* START Materials provided *

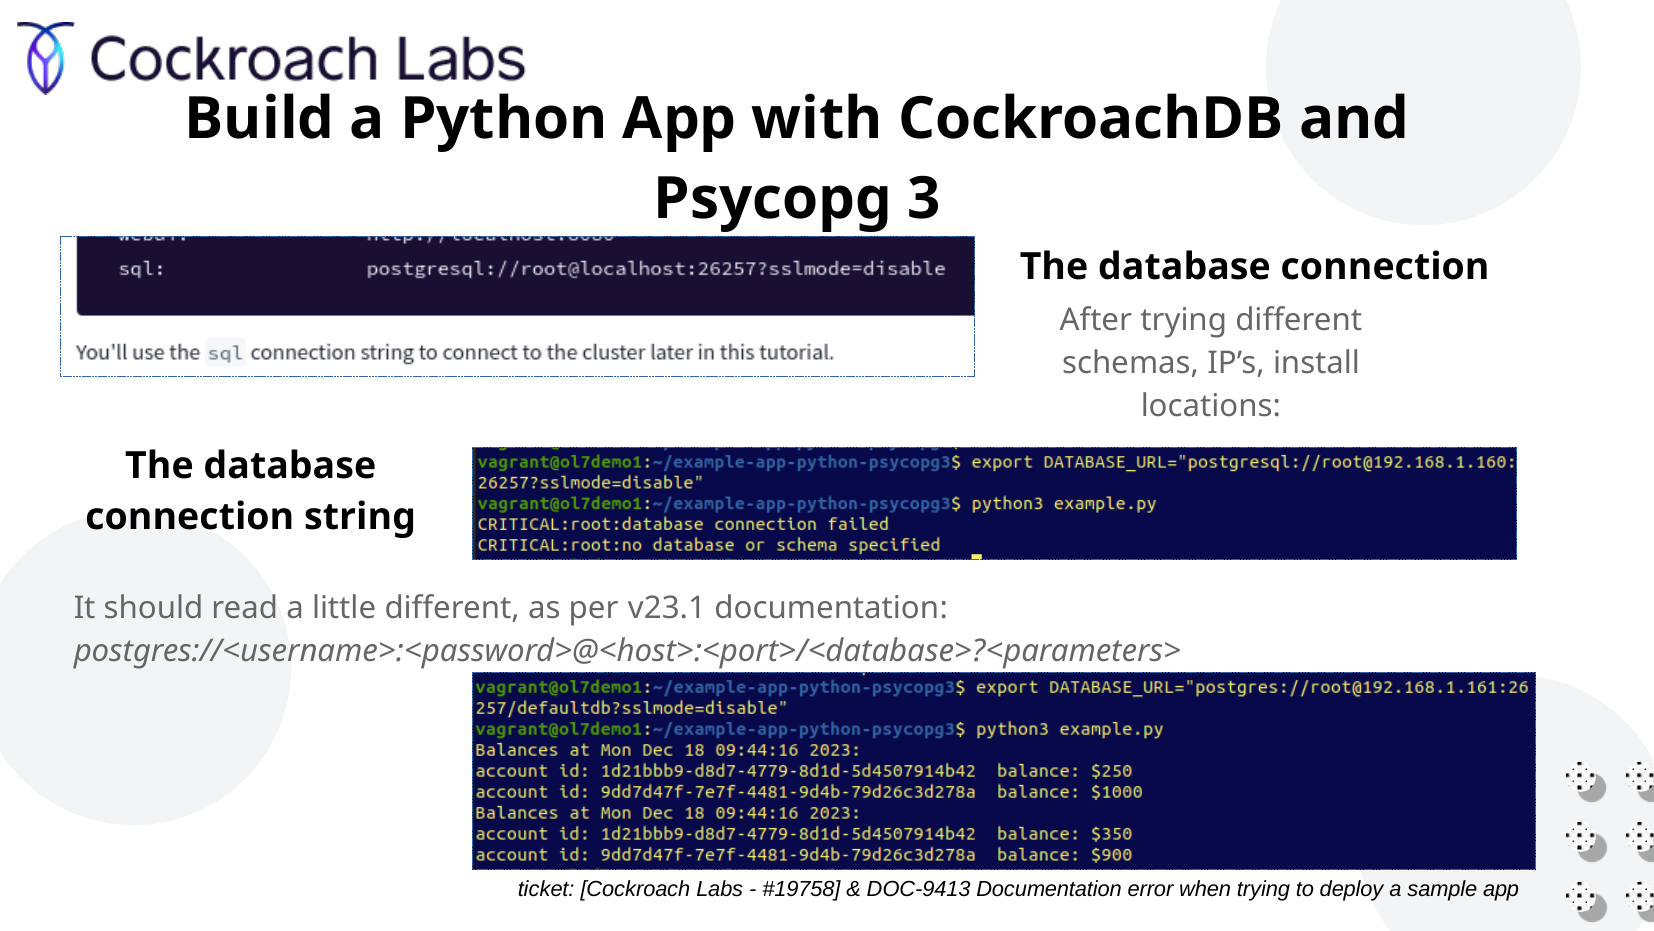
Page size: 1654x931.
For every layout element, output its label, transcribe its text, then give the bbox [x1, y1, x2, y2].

text_box Build a Python App with CockroachDB and Psycopg 3 [118, 46, 1477, 236]
text_box ticket: [Cockroach Labs - #19758] & DOC-9413 Documentation error when trying to deploy a sample app [472, 869, 1536, 914]
picture [60, 236, 975, 377]
picture [1625, 821, 1654, 852]
text_box It should read a little different, as per v23.1 documentation: postgres://<username>:<password>@<host>:<port>/<database>?<parameters> [59, 577, 1477, 774]
text_box The database connection string [59, 431, 443, 577]
text_box The database connection [974, 232, 1536, 291]
picture [1625, 761, 1654, 792]
picture [1625, 881, 1654, 912]
picture [1565, 881, 1596, 912]
text_box After trying different schemas, IP’s, install locations: [975, 289, 1447, 414]
picture [1565, 821, 1596, 852]
picture [472, 672, 1536, 869]
picture [1565, 761, 1596, 792]
picture [17, 22, 526, 95]
picture [472, 447, 1517, 560]
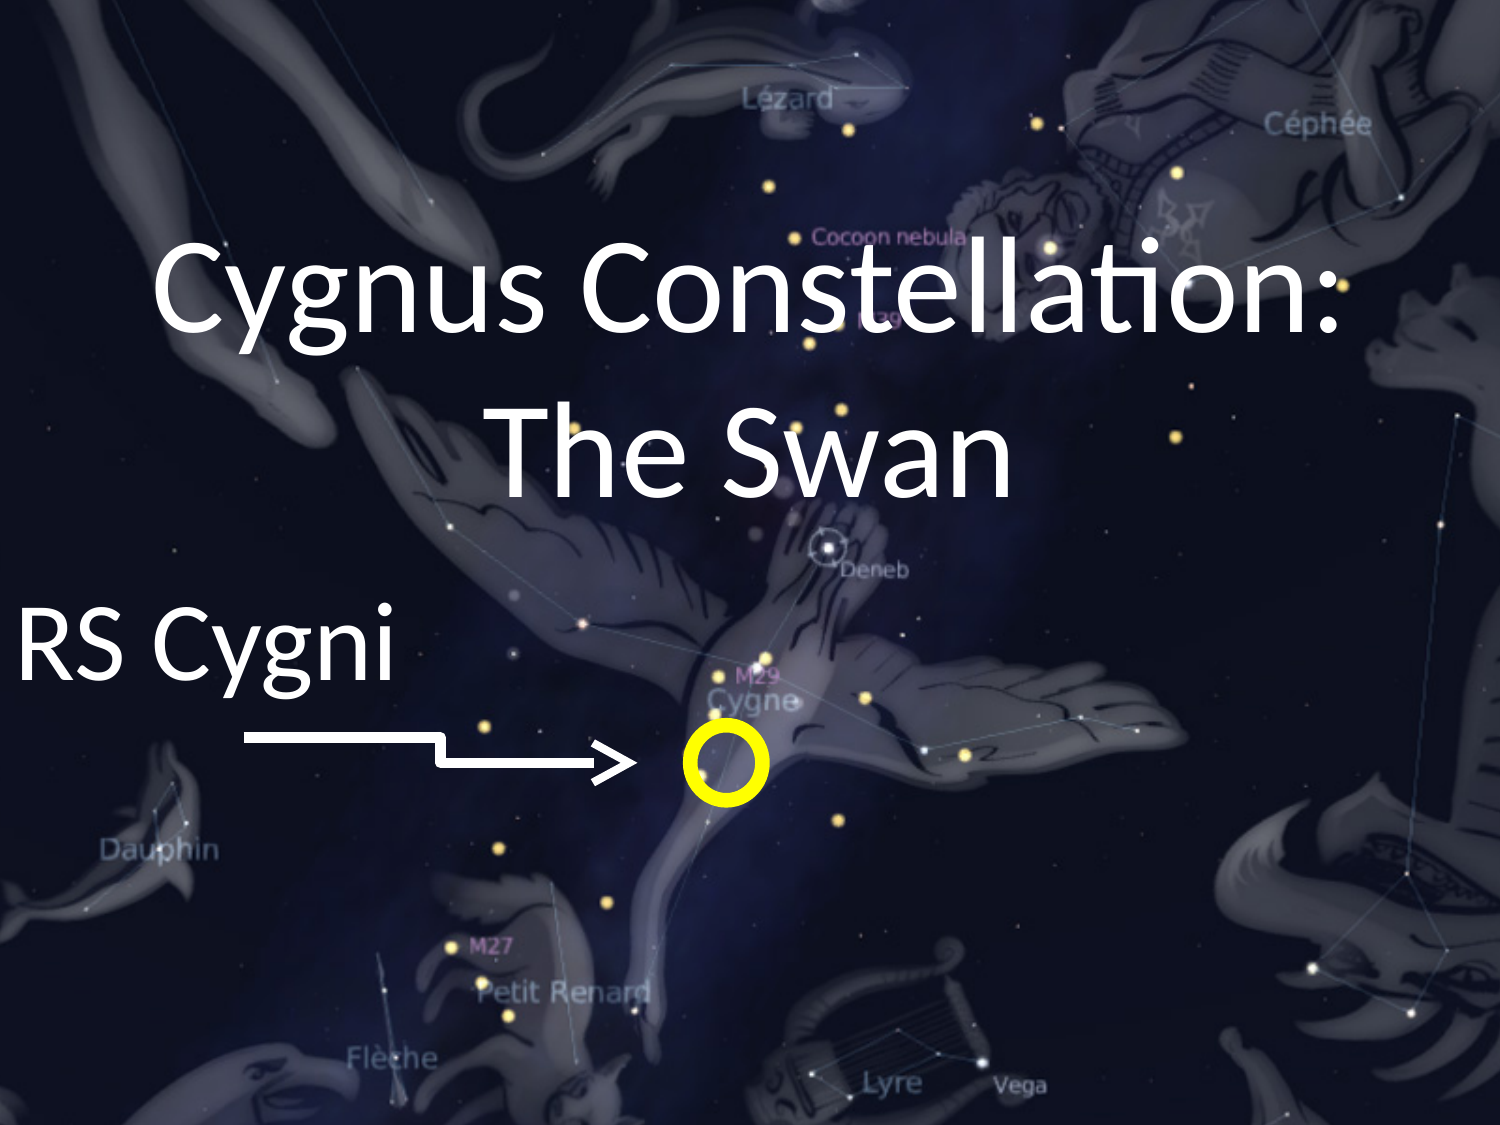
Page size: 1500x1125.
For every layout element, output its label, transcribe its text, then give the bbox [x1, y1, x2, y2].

* END Materials provided *

> **Task description**
Tally the lines in the items above that contain the string "size". Reply with the number alone.

> **Task result**
2